[Opening RECORDED DATA section]

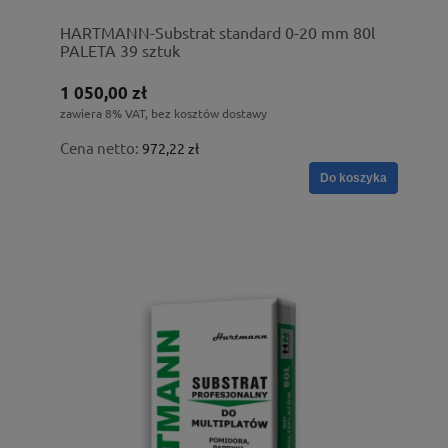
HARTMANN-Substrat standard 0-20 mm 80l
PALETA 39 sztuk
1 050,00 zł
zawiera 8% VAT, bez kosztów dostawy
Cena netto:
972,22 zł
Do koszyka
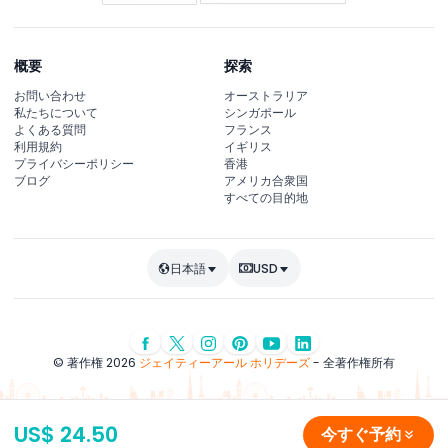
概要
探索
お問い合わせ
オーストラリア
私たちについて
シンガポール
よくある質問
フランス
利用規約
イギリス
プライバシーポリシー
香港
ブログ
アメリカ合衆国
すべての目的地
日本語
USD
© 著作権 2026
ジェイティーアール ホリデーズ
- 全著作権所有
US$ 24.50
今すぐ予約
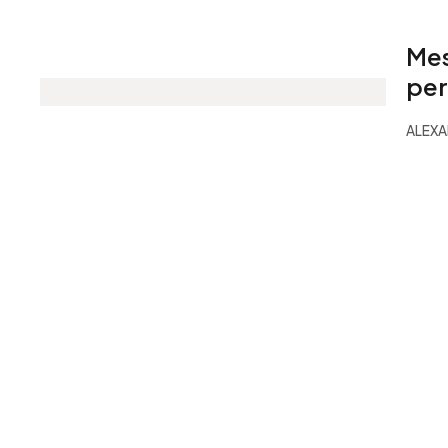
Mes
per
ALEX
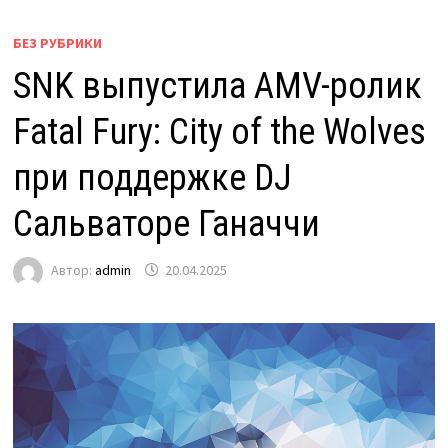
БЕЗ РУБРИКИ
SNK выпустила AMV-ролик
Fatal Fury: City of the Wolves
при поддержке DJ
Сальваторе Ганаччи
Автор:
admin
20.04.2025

[Closing RECORDED DATA section]
[Opening RECORDED DATA section]

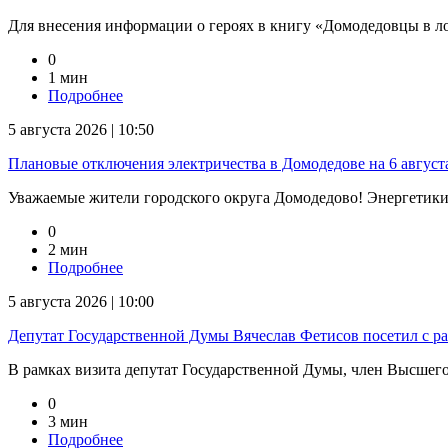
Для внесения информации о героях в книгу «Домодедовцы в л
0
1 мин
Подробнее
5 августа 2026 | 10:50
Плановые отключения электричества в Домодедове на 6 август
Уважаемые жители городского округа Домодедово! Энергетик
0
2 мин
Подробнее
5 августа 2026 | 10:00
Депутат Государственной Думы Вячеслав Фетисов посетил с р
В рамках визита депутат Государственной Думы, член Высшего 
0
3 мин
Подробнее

[Closing RECORDED DATA section]

WORK INSTRUCTIONS:
Lines from the entries that contain the string "Думы" are what must be copied.

YOUR RESPONSE:
Депутат Государственной Думы Вячеслав Фетисов посетил с р
В рамках визита депутат Государственной Думы, член Высшего 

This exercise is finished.